JOHNSON CITY, Tenn. (WJHL) — It’s a trend top law enforcement officers in Tennessee call profound, saying it is only getting worse.

The entire state is seeing a rise in counterfeit drugs. People are buying one drug on the street, but getting something entirely different. Most often, it is laced with the powerful and deadly opioid, fentanyl.

The Centers for Disease Control and Prevention (CDC) reports overdoses from fentanyl are the leading cause of death for adults ages 18 to 45, surpassing heart disease, suicide and cancer.

Rayford Johnson, senior pastor of Jubilee World Outreach church in Johnson City, says he is shocked by how often he is hearing of people dying from drugs laced with fentanyl in our community.

“Please be careful. Please be careful. People are dying from drug use. I want to sound the alarm. Please, please, please pay attention,” Johnson said.

He decided to issue a “call to action” to the community, saying everyone needs to be aware of this issue and help work to stop it.

“These drugs are killing people. That’s why I am so concerned. That is why I am trying to be the voice crying out in the wilderness saying, ‘pay attention,'” said Johnson. “These people get into a situation, they get some bad drugs and they are dead.”

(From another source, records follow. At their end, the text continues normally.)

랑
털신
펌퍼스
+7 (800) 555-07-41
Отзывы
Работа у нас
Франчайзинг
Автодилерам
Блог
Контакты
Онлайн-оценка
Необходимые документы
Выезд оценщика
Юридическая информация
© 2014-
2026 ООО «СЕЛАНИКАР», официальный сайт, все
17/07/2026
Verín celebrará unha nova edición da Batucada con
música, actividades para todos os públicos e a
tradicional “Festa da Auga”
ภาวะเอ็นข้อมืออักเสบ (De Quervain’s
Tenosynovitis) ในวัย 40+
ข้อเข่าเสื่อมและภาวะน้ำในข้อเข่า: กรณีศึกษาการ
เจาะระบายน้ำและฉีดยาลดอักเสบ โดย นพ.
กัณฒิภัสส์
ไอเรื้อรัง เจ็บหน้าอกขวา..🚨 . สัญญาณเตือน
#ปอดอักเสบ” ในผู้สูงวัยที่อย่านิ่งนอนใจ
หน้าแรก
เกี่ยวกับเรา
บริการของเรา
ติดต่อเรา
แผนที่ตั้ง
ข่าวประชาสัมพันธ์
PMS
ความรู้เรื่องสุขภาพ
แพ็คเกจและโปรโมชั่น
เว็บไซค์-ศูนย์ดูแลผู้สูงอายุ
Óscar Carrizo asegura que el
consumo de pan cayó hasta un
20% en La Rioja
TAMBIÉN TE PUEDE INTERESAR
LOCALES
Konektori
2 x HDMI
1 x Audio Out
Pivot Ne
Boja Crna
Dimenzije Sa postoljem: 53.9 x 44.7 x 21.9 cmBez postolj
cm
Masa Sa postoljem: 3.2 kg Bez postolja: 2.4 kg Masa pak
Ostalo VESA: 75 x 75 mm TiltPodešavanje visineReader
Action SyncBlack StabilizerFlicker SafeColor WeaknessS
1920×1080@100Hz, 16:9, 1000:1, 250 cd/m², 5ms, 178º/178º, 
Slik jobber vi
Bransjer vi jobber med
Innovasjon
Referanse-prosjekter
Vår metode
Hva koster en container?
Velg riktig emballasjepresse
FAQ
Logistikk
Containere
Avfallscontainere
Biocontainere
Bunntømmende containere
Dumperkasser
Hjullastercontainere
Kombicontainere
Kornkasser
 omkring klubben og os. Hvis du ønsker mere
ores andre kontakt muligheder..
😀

At Turning Point, a 24/7 drug and mental health crisis center and branch of Frontier Health, they see this issue on a daily basis.

“The numbers are scary and staggering,” said Polly Jessen, a supervisor at Turning Point’s walk-in center.

Jessen reports overdoses are on consistently the rise year over year. Most commonly they are seeing synthetic substances like meth and fentanyl.

“We know through the TBI that about five out of every seven pills bought on the street are laced with fentanyl,” Jessen said.

Another sobering statistic: Turning Point data shows someone dies of overdose in our seven-county region of upper-Northeast Tennessee at least every other day. The average is 18 fatal overdoses per month. Last year, the reported average was 15 per month.

“Fentanyl is mixed in everything. We are seeing people come in who think they are using methamphetamines and they are testing positive for fentanyl,” said Monica Tucker, program manager at Turning Point.

The most recent Tennessee data from 2020 shows in Washington County 44 people died of overdose. 60 people died in Sullivan County.

“That is somebody’s brother, sister, mother, somebody’s father. It’s impacting families and it’s a ripple effect,” said Tucker.

Johnson says it all starts with the community educating themselves on what is happening and spreading awareness.

“As a community we cannot put our heads in the sand. We need to listen, be educated and know we can make a difference if we will reach out and work together,” Johnson said. “If we save one person doing these things and coming together and passing out Narcan, it’s going to be well worth every effort I could give.”

Johnson also serves as chaplain for the ETSU football team and says he will soon be named president of the local NAACP chapter. He says he is reaching out to “anyone who will listen” in the community about getting involved in the fight and campaign for awareness.

Turning Point leaders agree this is the path forward. They say everyone in the community partnering together is the only way to get real change in fighting the drug epidemic.

“Addiction is a disease and it is a community issue. It touches everyone that lives in the community whether you realize it or not,” said Jessen.

Adding resources to remove barriers for those in active recovery from addiction helps keep people from falling into the same cycle, according to Tucker.

“There could be more organization or programs that allow individuals who have a past or legal issues access to jobs that can help them be stable,” she said. “The community could have more collaboration. Spread more awareness about the issue.”